憤りを深いため息と共に吐き出すと、静かに彼の正体を暴く。


「景臣……それが、私の目の前にいるあなたの名前ですね?」

「っ──あぁ、そうだよ」


彼は一瞬息を呑むと、雨音に消え入りそうな心で認めた。

彼が頷いて初めて、私の心にも目の前の彼が藤原影臣という存在なのだと、納得はいかないが受け入れる事はできた。


「景臣先輩は、雅臣先輩と兄弟なんですか?」

「そうだ、俺は雅臣の双子の兄だ」

「双子!?」


まさか、雅臣先輩が双子だったなんて……。

驚きで、私は息をすることさえ忘れる。

でも、本当にふたりはそっくりだった。

纏う雰囲気や笑い方に違和感を感じた事はあったけれど、容姿に関しては瓜二つだ。

景臣先輩は驚愕の表情を浮かべる私に気づいてか、「一卵性双生児なんだ」と教えてくれる。

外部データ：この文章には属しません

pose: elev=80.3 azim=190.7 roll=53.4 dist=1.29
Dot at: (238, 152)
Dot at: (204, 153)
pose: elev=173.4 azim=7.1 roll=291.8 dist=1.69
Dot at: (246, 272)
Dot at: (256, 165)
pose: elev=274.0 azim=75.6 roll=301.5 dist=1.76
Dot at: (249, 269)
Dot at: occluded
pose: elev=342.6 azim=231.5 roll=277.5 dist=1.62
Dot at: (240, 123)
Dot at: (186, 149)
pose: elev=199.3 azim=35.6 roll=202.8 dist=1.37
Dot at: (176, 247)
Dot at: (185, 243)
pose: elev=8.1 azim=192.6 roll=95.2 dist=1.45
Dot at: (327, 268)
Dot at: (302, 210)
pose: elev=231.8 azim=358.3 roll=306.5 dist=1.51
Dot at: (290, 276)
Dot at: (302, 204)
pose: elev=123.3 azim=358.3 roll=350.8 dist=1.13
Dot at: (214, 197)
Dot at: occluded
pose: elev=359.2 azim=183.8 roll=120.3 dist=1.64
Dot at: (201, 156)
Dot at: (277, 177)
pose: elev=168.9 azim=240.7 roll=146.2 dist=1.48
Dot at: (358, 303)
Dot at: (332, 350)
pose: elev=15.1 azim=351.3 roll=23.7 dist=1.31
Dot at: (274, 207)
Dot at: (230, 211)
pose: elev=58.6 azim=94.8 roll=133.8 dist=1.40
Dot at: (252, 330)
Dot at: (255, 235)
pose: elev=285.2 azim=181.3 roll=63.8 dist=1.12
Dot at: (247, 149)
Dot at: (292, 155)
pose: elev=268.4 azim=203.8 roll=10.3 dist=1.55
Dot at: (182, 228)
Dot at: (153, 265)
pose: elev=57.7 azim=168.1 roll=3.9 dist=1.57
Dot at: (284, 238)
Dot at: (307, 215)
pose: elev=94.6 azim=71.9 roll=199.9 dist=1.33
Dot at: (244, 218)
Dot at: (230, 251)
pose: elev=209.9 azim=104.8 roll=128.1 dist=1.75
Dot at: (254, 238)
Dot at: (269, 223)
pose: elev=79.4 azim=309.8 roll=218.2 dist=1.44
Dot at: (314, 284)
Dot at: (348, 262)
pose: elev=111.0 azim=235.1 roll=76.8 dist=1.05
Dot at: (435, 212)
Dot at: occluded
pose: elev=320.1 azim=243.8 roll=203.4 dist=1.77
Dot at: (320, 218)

こんなにも似ているものなのか、それにしたって、どうして私は気づかなかったんだろう。

初恋の人と、お兄さんを間違えるなんて……薄情なのは私の方じゃないか。


「じゃあ、雅臣先輩は……」

「さっき清奈が話した男が、中学時代に清奈を古典研究部に誘った……雅臣だ」

「でも……さっき会った雅臣先輩は、私の事なんて覚えてなかったんですよ?」


今目の前にいる景臣先輩の方が、私の事を知っている。

初めて高校の古典研究部の部室を訪れた時も、景臣先輩は呼んだんだ……私の名前を。